Training a multi-trillion-token dataset requires sustained ingest bandwidth on the order of terabytes per second across the cluster. Modern AI clusters use a combination of object storage (S3 or equivalent) for cold storage, parallel file systems (DDN EXAScaler, IBM Spectrum Scale, VAST Data) for active datasets, and FUSE-based caching layers that present a POSIX-like interface backed by sharded object stores. Meta's clusters use a custom FUSE API atop a flash-optimized Tectonic backend combined with Hammerspace for parallel NFS[14]. xAI Colossus uses DDN as primary storage[19]. Checkpoint storage is typically separated from training data storage and provisioned with much higher write bandwidth.

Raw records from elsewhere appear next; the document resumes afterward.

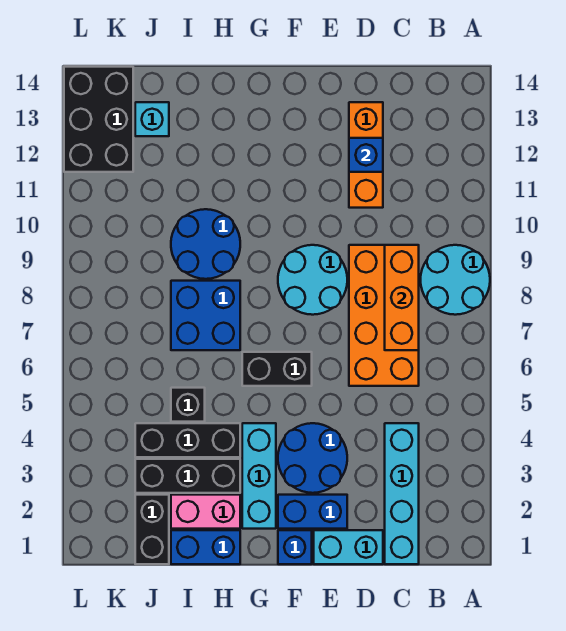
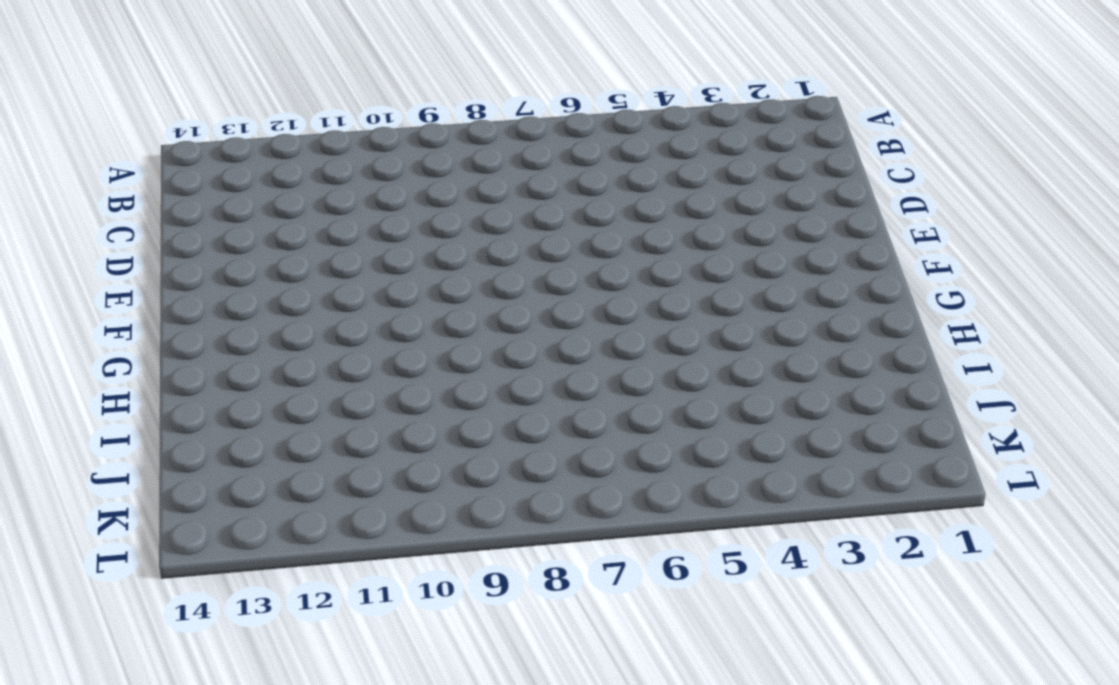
none -> cyan 2x2 round brick [421,245,490,315]
none -> cyan 1x4 brick [385,423,419,564]
none -> orange 2x4 brick [349,245,419,386]

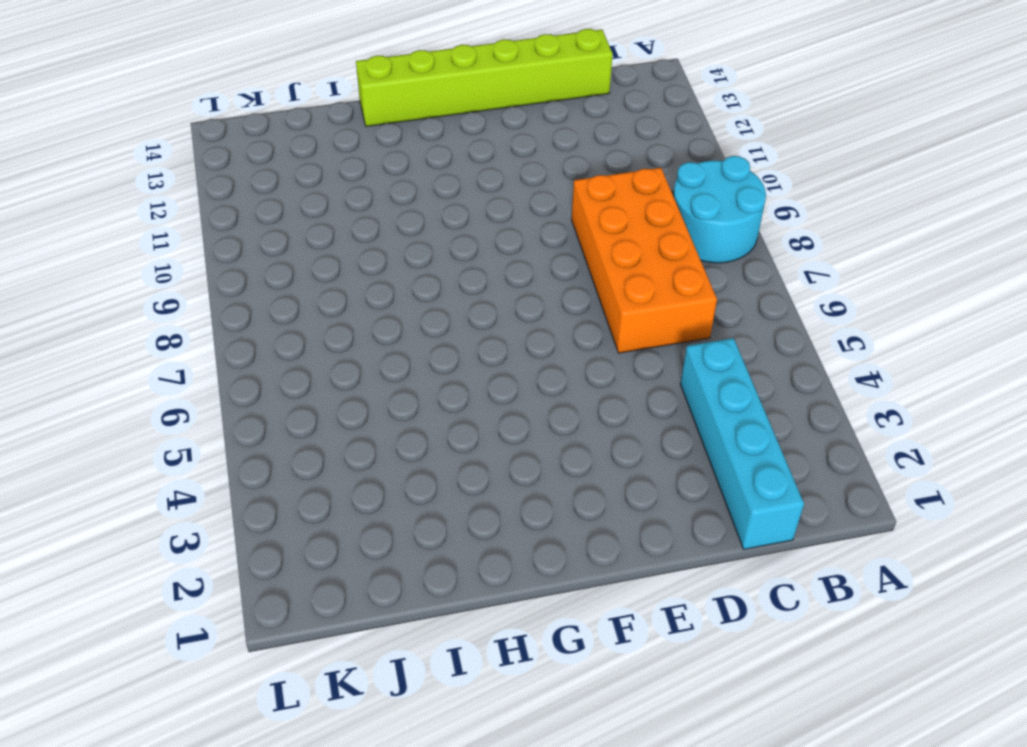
lime 1x6 brick [356,29,613,126] -> none
none -> cyan 1x2 brick [314,530,383,564]
none -> orange 1x3 brick [349,102,383,208]
none -> blue 1x2 brick [278,495,347,529]

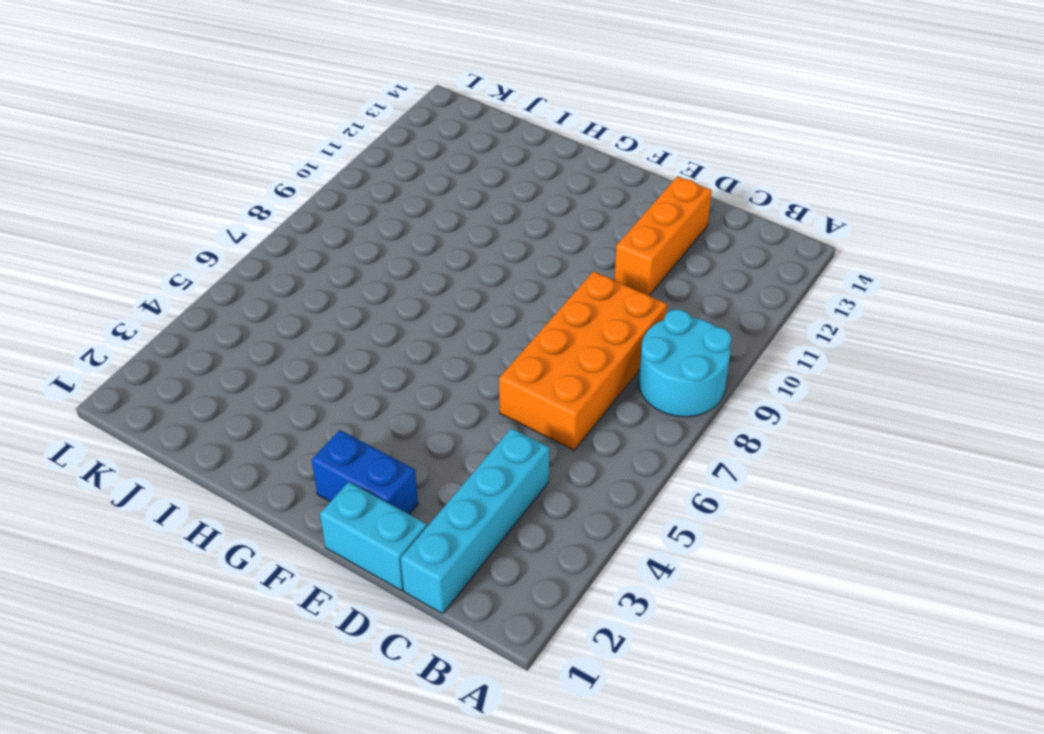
none -> blue 2x2 round brick [278,423,347,493]
none -> cyan 2x2 round brick [278,245,347,315]
none -> blue 1x1 brick [278,530,312,564]

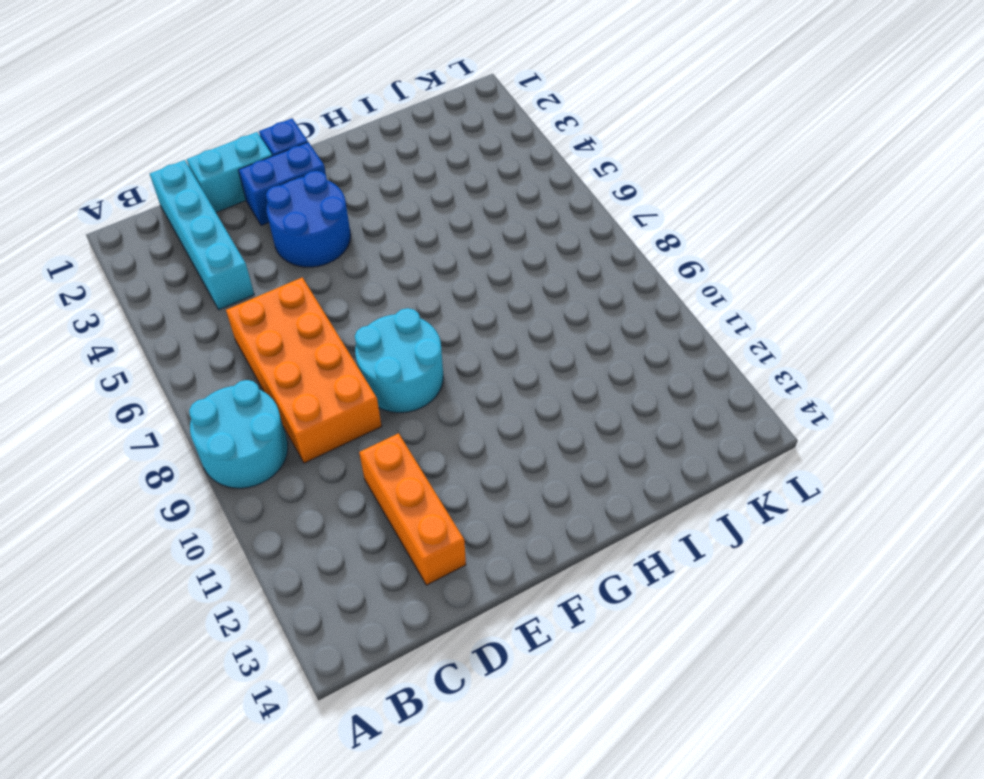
none -> black 1x2 brick [242,352,312,386]
none -> cyan 1x3 brick [242,423,276,529]
none -> blue 1x2 brick [171,530,240,564]

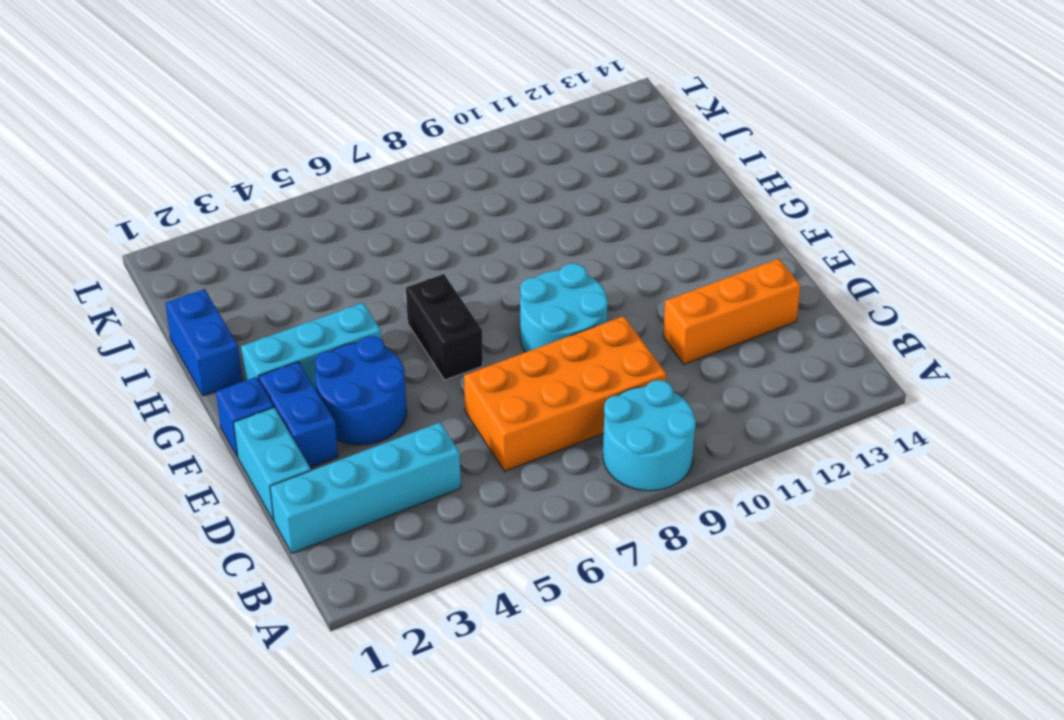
none -> pink 1x2 brick [171,495,240,529]
none -> black 1x3 brick [135,459,240,493]
none -> black 1x3 brick [135,423,240,457]

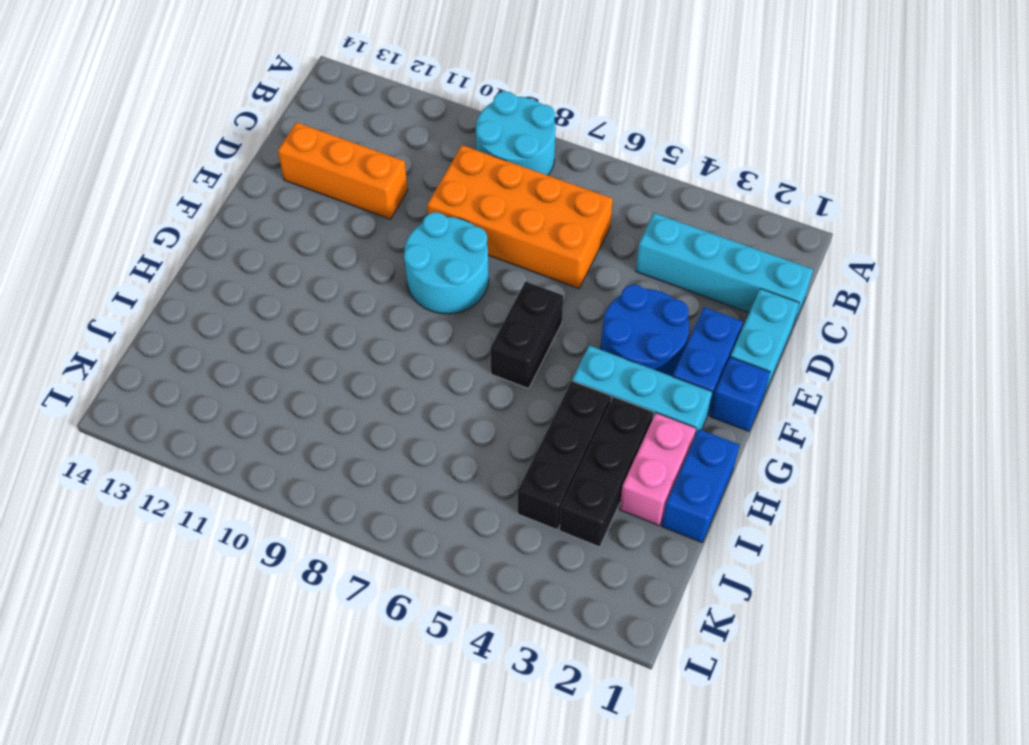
none -> blue 2x2 brick [171,281,240,350]
none -> blue 2x2 round brick [171,209,240,279]
none -> black 1x1 brick [171,388,205,422]

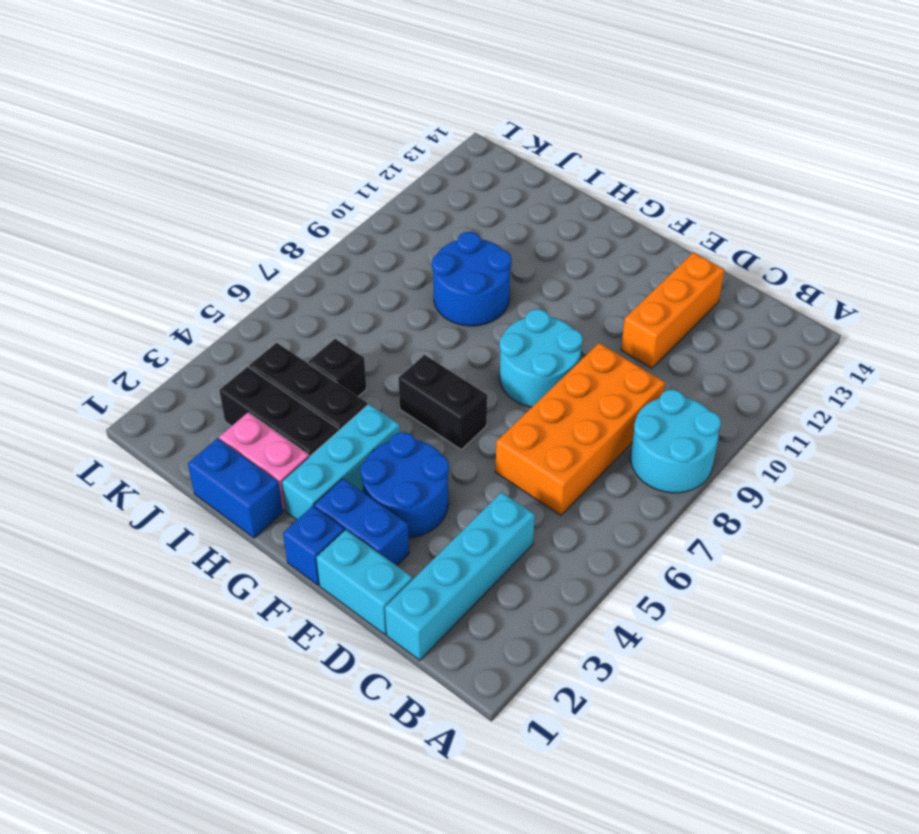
none -> blue 2x2 brick [171,281,240,350]
none -> black 1x2 brick [135,495,169,564]
none -> cyan 1x1 brick [135,102,169,136]

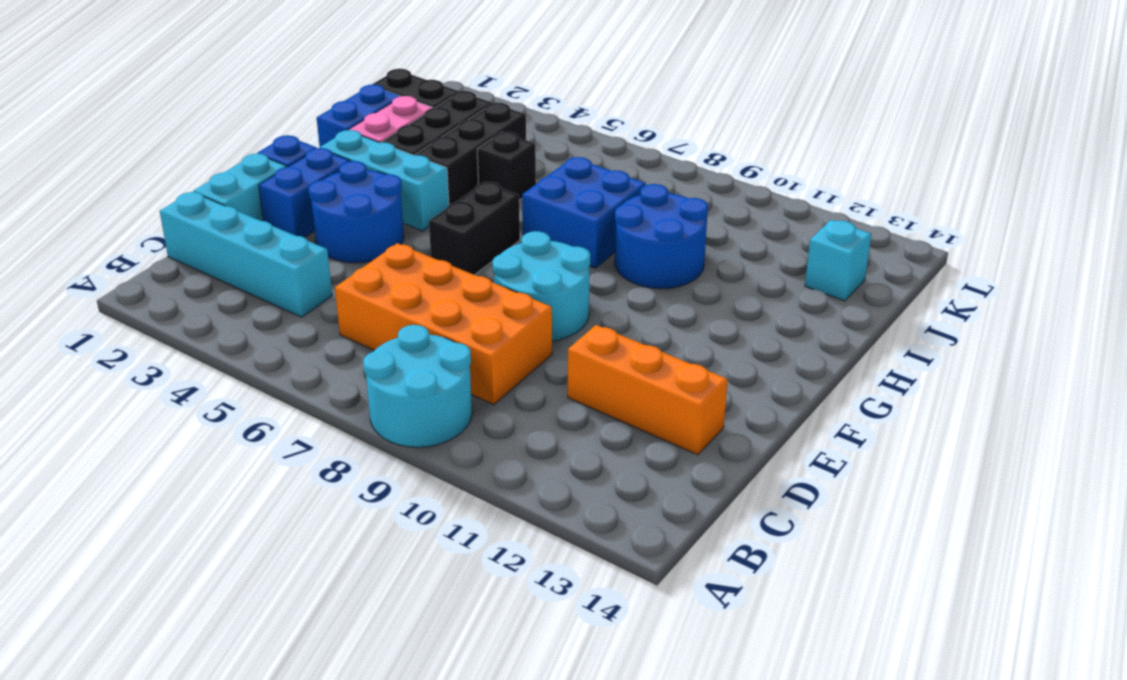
none -> black 2x3 brick [64,67,133,172]
none -> orange 1x3 brick [385,245,419,350]
none -> blue 1x1 brick [349,138,383,172]

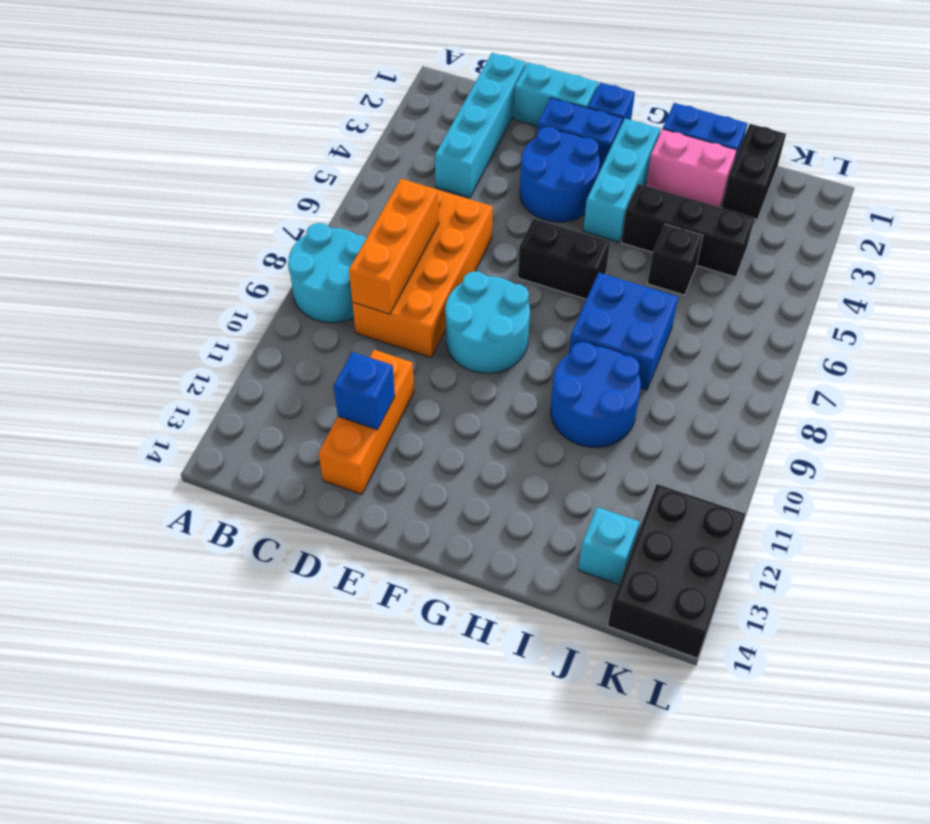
none -> black 1x3 brick [135,459,240,493]

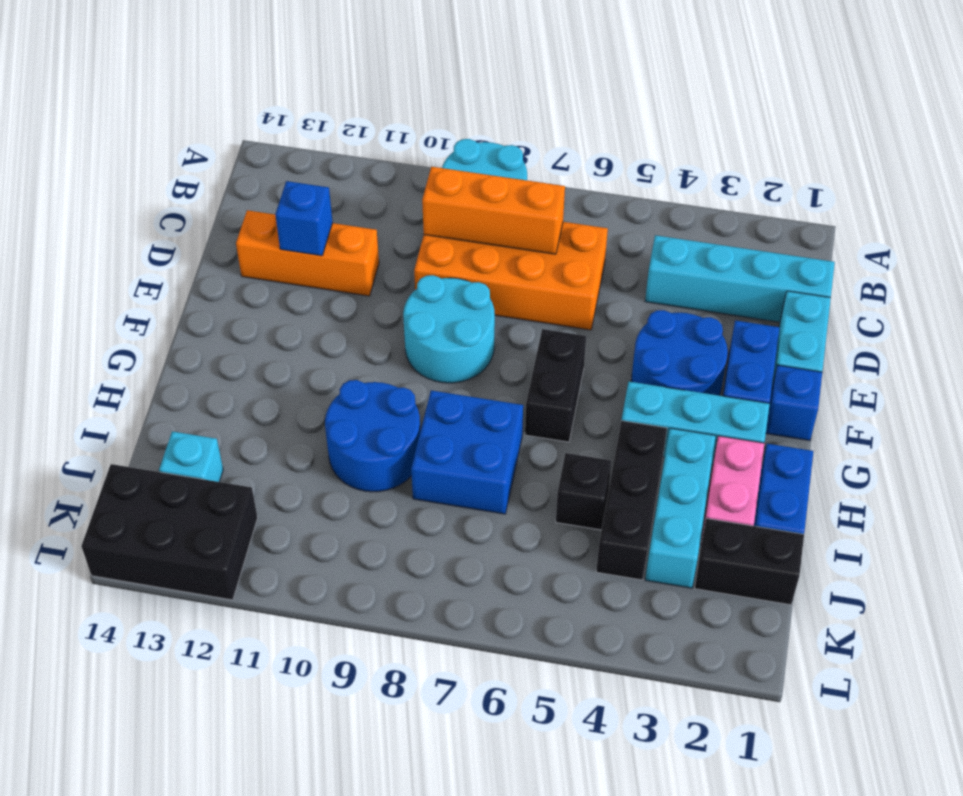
cyan 1x3 brick [645,428,716,588] -> black 1x3 brick [135,459,240,493]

Classical HPC clusters (climate modeling, computational fluid dynamics, lattice QCD) historically optimized for tightly coupled MPI workloads with point-to-point latency in the low microseconds and high node-count weak scaling. Frontier (Oak Ridge), the first U.S. exascale system commissioned in 2022, used 37,888 AMD Instinct MI250X GPUs on 9,408 HPE Cray EX nodes interconnected by Slingshot-11, delivering 1.102 Linpack exaflops in a 21.1 megawatt power envelope[13]. AI clusters share much of this hardware lineage (Slingshot, fat-tree variants, NVLink, MPI as a fallback) but optimize for different patterns: large bandwidth-bound collectives, dense linear algebra at low precision (FP8, FP4), and tolerance for asynchrony at the level of pipeline parallelism. The economic model also differs: HPC procurements traditionally pay for peak FLOP/s achieved on Linpack, whereas AI clusters optimize for cost per useful training token at production batch size and pipeline depth.